--- Source material Enclosed Below ---

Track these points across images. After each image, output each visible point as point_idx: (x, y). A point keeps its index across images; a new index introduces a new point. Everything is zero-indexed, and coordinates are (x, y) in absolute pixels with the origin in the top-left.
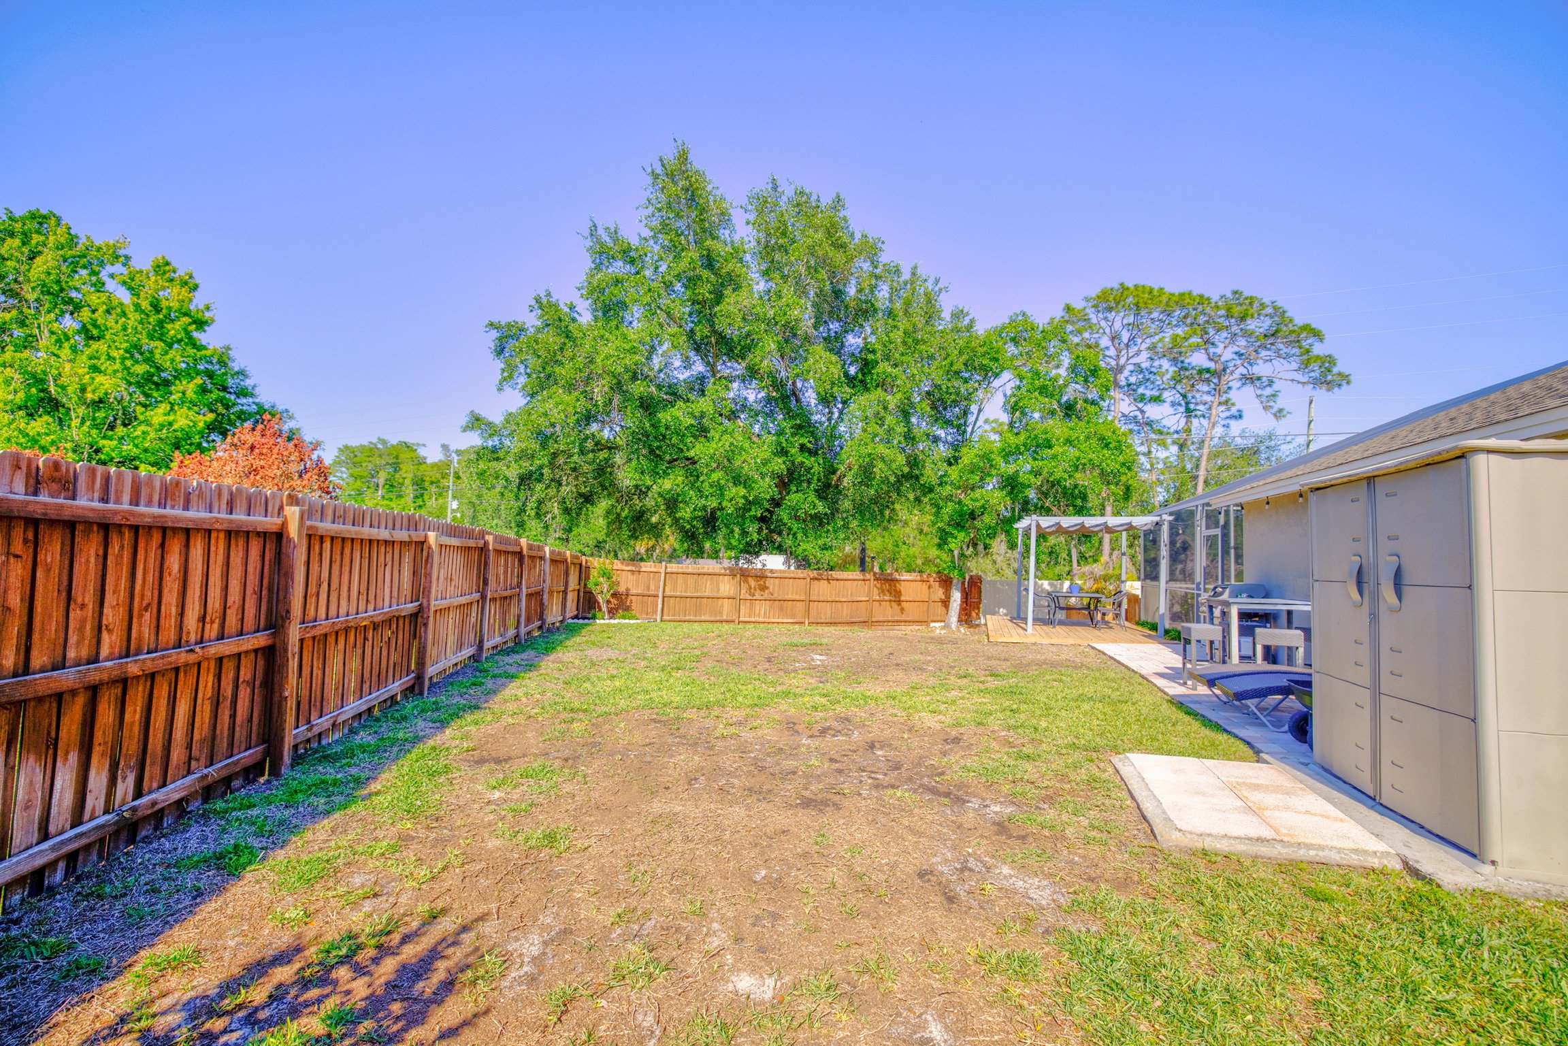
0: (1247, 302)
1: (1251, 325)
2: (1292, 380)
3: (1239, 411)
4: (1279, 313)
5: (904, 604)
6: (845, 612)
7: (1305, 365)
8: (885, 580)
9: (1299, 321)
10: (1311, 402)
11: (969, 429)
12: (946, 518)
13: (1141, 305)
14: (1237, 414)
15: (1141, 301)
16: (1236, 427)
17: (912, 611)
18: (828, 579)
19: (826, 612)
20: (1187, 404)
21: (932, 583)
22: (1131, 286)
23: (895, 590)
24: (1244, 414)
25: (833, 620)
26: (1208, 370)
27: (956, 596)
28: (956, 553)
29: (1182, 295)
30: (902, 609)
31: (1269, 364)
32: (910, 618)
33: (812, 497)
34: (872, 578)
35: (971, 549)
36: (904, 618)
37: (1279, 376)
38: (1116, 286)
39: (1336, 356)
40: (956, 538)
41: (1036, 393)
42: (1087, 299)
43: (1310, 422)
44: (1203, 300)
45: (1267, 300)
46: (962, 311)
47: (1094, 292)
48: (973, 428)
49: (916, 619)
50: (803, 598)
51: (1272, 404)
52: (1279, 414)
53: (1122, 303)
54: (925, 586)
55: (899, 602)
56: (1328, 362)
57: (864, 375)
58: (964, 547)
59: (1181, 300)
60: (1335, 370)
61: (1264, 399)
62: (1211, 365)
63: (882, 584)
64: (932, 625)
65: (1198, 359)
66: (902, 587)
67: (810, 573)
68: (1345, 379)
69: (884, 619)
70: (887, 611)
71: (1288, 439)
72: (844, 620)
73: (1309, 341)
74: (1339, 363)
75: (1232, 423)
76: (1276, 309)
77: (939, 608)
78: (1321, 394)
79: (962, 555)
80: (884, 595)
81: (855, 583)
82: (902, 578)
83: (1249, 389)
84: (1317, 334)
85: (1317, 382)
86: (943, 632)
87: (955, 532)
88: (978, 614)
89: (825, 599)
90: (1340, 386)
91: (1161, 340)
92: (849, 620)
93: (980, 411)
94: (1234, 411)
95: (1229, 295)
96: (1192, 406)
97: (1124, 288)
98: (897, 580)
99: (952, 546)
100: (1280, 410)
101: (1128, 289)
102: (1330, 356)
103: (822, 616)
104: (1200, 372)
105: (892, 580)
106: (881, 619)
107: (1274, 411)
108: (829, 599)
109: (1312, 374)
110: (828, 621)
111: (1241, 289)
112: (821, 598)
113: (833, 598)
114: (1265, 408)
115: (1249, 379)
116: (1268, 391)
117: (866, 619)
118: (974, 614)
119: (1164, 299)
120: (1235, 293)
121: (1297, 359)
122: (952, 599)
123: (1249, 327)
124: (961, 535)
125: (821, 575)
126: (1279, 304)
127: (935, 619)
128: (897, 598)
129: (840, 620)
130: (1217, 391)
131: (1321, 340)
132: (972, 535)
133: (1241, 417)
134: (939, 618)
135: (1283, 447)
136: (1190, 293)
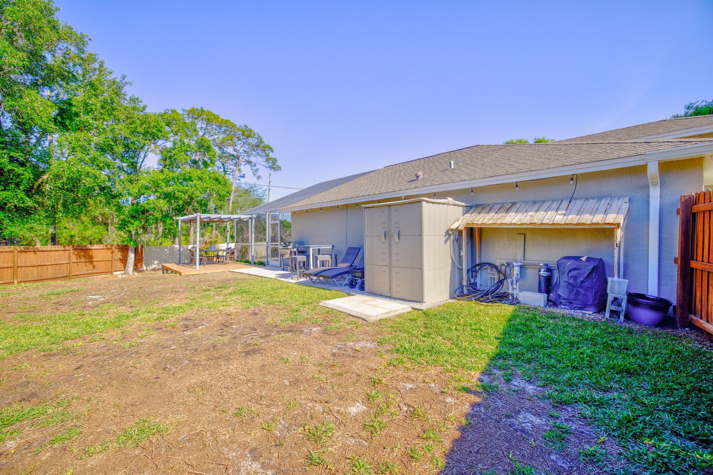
0: (249, 130)
1: (250, 140)
2: (263, 165)
3: (244, 174)
4: (259, 138)
5: (95, 263)
6: (50, 271)
7: (268, 160)
8: (81, 249)
9: (266, 143)
10: (270, 175)
11: (139, 165)
12: (126, 212)
13: (210, 120)
14: (242, 175)
15: (211, 118)
16: (243, 180)
17: (101, 266)
18: (34, 251)
19: (35, 273)
20: (224, 168)
21: (114, 250)
22: (205, 110)
23: (89, 256)
24: (245, 176)
25: (39, 278)
26: (233, 156)
27: (131, 256)
28: (133, 232)
29: (227, 121)
30: (94, 267)
31: (255, 157)
32: (100, 271)
33: (21, 195)
34: (72, 249)
35: (142, 230)
36: (95, 271)
37: (259, 163)
38: (199, 108)
39: (277, 159)
40: (133, 224)
41: (183, 153)
42: (183, 110)
43: (270, 182)
44: (234, 126)
45: (256, 132)
46: (137, 99)
47: (188, 108)
48: (141, 165)
49: (103, 271)
50: (10, 265)
51: (256, 173)
52: (259, 178)
53: (201, 117)
54: (109, 252)
55: (92, 262)
56: (275, 161)
57: (63, 118)
58: (138, 229)
59: (227, 123)
60: (277, 164)
61: (254, 171)
62: (235, 153)
63: (78, 252)
64: (115, 273)
65: (230, 150)
66: (94, 253)
67: (18, 247)
68: (279, 168)
69: (82, 273)
70: (85, 268)
71: (261, 187)
72: (50, 277)
73: (269, 152)
74: (278, 161)
75: (241, 179)
76: (258, 136)
77: (119, 265)
78: (272, 172)
79: (137, 233)
80: (81, 259)
81: (57, 253)
82: (93, 248)
83: (248, 166)
84: (271, 149)
85: (272, 168)
86: (124, 276)
87: (132, 221)
88: (141, 265)
89: (32, 264)
90: (278, 170)
91: (218, 138)
92: (53, 276)
93: (145, 156)
94: (242, 174)
95: (243, 126)
96: (226, 169)
97: (202, 111)
98: (90, 249)
99: (131, 229)
100: (259, 176)
101: (204, 111)
102: (275, 159)
103: (30, 276)
104: (230, 155)
105: (86, 249)
106: (79, 273)
107: (257, 176)
108: (36, 264)
109: (270, 164)
110: (36, 279)
111: (247, 125)
112: (29, 264)
113: (39, 264)
114: (254, 174)
115: (249, 162)
116: (254, 168)
117: (68, 275)
118: (139, 265)
119: (220, 120)
120: (245, 126)
121: (265, 158)
122: (129, 258)
123: (249, 141)
124: (136, 223)
125: (28, 248)
126: (260, 135)
127: (116, 269)
128: (90, 260)
129: (46, 277)
130: (236, 165)
131: (273, 152)
132: (143, 223)
133: (244, 177)
134: (119, 269)
135: (259, 190)
136: (230, 121)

--- End of Enclosed Source material ---

**Directions for this task:**
What is needed is an exact copy of the lines from the beginning of the data through the line containing "63: (882, 584)", both included, without any pictures.

**Answer area:**
Track these points across images. After each image, output each visible point as point_idx: (x, y). A point keeps its index across images; a new index introduces a new point. Everything is zero-indexed, and coordinates are (x, y) in absolute pixels with the origin in the top-left.
0: (1247, 302)
1: (1251, 325)
2: (1292, 380)
3: (1239, 411)
4: (1279, 313)
5: (904, 604)
6: (845, 612)
7: (1305, 365)
8: (885, 580)
9: (1299, 321)
10: (1311, 402)
11: (969, 429)
12: (946, 518)
13: (1141, 305)
14: (1237, 414)
15: (1141, 301)
16: (1236, 427)
17: (912, 611)
18: (828, 579)
19: (826, 612)
20: (1187, 404)
21: (932, 583)
22: (1131, 286)
23: (895, 590)
24: (1244, 414)
25: (833, 620)
26: (1208, 370)
27: (956, 596)
28: (956, 553)
29: (1182, 295)
30: (902, 609)
31: (1269, 364)
32: (910, 618)
33: (812, 497)
34: (872, 578)
35: (971, 549)
36: (904, 618)
37: (1279, 376)
38: (1116, 286)
39: (1336, 356)
40: (956, 538)
41: (1036, 393)
42: (1087, 299)
43: (1310, 422)
44: (1203, 300)
45: (1267, 300)
46: (962, 311)
47: (1094, 292)
48: (973, 428)
49: (916, 619)
50: (803, 598)
51: (1272, 404)
52: (1279, 414)
53: (1122, 303)
54: (925, 586)
55: (899, 602)
56: (1328, 362)
57: (864, 375)
58: (964, 547)
59: (1181, 300)
60: (1335, 370)
61: (1264, 399)
62: (1211, 365)
63: (882, 584)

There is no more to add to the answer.